Bank of England No Deal Brexit Less Severe Than Thought
Published / Last Updated on 05/09/2019
In a letter two days ago from the Bank of England to The Treasury Committee (TSC) at the House of Commons, Mark Carney, Governor states that “improvements in preparedness [for No Deal Brexit] mean that the appropriate set of assumptions to underpin a worst case scenario would now be less severe than those used in the disorderly scenario published on November.”
In November 2018, the Bank suggested a ‘worst case’ scenario would result in:
- 8% reduction in gross domestic product (GDP – economic output)
- 7.5% rise in unemployment
- 6.5% inflation peak
Carney suggests that since November, the UK has improved its preparedness for a No Deal No Transition Brexit:
- Confirming Transitional Simplified Procedures (TSP) for customs checks at UK borders, in additional to a temporary waiver on security checks
- French border infrastructure preparations are complete for Eurotunnel and the Port of Calais
- Many UK traders are already registered to continue to trade with EU and vice versa. Indeed, UK VAT registered businesses will soon receive their Economic Operator Registration and Identification (EORI) number in the in order to keep trading with customers and suppliers in the EU after the UK has left the EU.

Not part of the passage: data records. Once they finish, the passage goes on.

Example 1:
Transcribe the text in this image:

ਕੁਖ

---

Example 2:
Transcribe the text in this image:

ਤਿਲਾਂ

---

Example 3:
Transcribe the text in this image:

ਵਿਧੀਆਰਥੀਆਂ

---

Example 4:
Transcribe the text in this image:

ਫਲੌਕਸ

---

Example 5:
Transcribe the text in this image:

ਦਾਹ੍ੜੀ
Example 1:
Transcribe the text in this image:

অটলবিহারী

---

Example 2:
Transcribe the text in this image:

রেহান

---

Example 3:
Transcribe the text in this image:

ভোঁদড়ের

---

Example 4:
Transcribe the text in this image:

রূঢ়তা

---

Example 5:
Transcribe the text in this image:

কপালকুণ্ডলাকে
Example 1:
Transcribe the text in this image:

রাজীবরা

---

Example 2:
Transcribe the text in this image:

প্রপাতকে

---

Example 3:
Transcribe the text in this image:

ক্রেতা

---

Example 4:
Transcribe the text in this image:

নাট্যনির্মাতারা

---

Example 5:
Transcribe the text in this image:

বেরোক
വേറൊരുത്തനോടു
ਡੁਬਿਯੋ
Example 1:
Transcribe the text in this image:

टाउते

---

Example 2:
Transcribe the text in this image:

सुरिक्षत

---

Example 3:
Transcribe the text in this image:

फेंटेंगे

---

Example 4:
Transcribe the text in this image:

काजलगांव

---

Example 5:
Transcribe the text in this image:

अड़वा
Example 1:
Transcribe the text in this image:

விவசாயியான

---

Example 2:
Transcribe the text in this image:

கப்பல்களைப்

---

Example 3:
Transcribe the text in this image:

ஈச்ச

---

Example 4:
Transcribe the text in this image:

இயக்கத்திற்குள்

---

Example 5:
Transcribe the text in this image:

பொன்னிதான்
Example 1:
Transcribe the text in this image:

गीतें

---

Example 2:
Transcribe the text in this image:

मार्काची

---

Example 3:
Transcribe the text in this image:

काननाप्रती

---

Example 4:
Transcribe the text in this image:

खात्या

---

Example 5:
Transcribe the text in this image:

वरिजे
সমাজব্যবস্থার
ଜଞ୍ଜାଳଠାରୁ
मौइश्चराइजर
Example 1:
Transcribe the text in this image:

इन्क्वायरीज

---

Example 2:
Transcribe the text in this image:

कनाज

- UK has announced a ‘No deal’ tariff scheme of which 87% of total UK imports will be eligible for tariff free access.
- Agreements are being reached daily around the World to rollover/mirror existing EU trade deals into direct UK trade deals.
- Regulators, financial services firms and EU counterparts have taken action to ensure institutions are financial strong enough to withstand financial shocks as well as stability in tighter credit conditions meaning reduced uncertainty for businesses and households when it comes to flow of money and availability of credit.
As such the Bank has revised down its gloomy predictions as follows:
- 5.5% reduction in gross domestic product (GDP) – down from 8%
- 7.0% rise in unemployment – down from 7.5%
- 5.25% inflation peak – down from 6.5%
There will be a slowdown and this in part will be caused by Brexit but the greater impact will come from global trade war and recession which would have hit the UK irrespective of being inside or outside the EU.